Extract
◆ ◆ ◆ ◆

The porcupine is one of the most interesting and unusual wildlife species in Minnesota. Despite a very slow walking pace and a low reproductive rate, its coat of long, sharp quills enables the porcupine to live a long life by protecting it from predators.
As soon as the quills are dry, a new-born porcupine can defend itself from some predators. Adults use their stiff quills as "braces" to help them climb trees. The quills have many barbs - a single porcupine may have as many as 39,000 barbs.
General description: A slow-moving mid-sized mammal with white-banded quills and somewhat roundish appearance.
Length: Adults are 24 to 40 inches long, including the five to seven inch tail.
Weight: Adults weigh from 18 to 35 pounds.
Color: Dark gray to black, with white-banded quills. Very old porcupines appear gray or white.
Males seek receptive females beginning in late fall. Females may announce their readiness to breed by "screaming" from a tree top. A single young is born in spring that already has its eyes open and has a complete set of quills. Twins do not occur in the porcupine world.
During summer, porcupines eat leaves, nuts, and berries. During other seasons, favored foods are the bark, buds, and needles of trees. Sometimes, porcupines strip bark to the extent that the trees die.
Predators always take a chance when they attack a porcupine, because they risk getting quills in the face and eyes. The fisher is most adept at killing the porcupine, but other predators include the bobcat, wolf, and coyote. All predators use the same method for attacking; this includes rapid bites to the porcupine's facial area, followed by biting into the quill-free underside.
Porcupines are found throughout the upper two-thirds of Minnesota. There may be several porcupines in a square mile of forest habitat.
The porcupine is unprotected in Minnesota. It has no value as a hunted or trapped species, but it is an important member of the forest community.
Porcupines will eat most anything. Salty items are consumed with relish, including axe handles, canoe paddles, outhouses, and even automobile radiator hoses.

◆ ◆ ◆ ◆

What you will do
• a. According to the porcupine text, how many barbs can a single porcupine have?
• b. Reproduce word for word the part of the porcupine text between "As soon as the" and "the porcupine world.", inclusive.
The records have no connection to the porcupine text.

Given entries
◆ ◆ ◆ ◆

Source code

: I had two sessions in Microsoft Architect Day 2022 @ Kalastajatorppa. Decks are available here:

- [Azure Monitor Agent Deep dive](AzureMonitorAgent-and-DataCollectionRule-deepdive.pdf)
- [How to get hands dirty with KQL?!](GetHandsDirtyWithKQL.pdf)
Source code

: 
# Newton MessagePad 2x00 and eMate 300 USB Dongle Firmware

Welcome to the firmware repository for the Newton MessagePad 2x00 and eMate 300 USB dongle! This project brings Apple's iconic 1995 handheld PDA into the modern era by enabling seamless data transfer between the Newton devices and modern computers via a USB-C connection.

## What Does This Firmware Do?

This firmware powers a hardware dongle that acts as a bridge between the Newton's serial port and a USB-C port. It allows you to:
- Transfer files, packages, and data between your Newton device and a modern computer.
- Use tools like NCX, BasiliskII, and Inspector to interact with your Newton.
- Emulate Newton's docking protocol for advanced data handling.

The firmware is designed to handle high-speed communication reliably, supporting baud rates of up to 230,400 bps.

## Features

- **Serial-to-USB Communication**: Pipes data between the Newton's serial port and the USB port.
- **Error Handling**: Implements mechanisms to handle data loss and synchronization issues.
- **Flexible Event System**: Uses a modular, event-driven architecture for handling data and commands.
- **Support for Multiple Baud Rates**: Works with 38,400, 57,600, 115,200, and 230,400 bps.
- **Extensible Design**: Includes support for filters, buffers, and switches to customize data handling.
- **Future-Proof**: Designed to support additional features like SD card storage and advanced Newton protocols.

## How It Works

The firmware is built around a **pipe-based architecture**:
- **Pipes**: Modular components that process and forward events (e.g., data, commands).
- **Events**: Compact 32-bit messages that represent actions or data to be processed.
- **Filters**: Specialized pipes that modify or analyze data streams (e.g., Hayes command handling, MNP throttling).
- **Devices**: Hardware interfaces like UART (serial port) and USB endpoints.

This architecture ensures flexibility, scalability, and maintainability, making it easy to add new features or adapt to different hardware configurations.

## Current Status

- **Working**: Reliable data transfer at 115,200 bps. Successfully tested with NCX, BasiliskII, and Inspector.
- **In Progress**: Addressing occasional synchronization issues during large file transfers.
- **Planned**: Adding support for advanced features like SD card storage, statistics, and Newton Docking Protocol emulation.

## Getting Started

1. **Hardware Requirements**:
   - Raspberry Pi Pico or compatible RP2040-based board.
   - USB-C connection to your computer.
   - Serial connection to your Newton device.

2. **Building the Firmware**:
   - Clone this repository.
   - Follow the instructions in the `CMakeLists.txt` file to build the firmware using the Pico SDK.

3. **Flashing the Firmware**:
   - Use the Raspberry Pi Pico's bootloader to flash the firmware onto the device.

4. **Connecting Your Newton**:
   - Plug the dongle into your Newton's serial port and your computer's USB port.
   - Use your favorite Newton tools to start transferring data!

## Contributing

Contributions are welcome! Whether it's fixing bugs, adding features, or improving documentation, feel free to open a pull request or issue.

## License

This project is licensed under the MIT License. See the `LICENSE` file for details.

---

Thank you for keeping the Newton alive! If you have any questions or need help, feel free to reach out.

◆ ◆ ◆ ◆

Solutions to the tasks
• a. As many as 39,000.

• b.
As soon as the quills are dry, a new-born porcupine can defend itself from some predators. Adults use their stiff quills as "braces" to help them climb trees. The quills have many barbs - a single porcupine may have as many as 39,000 barbs.
General description: A slow-moving mid-sized mammal with white-banded quills and somewhat roundish appearance.
Length: Adults are 24 to 40 inches long, including the five to seven inch tail.
Weight: Adults weigh from 18 to 35 pounds.
Color: Dark gray to black, with white-banded quills. Very old porcupines appear gray or white.
Males seek receptive females beginning in late fall. Females may announce their readiness to breed by "screaming" from a tree top. A single young is born in spring that already has its eyes open and has a complete set of quills. Twins do not occur in the porcupine world.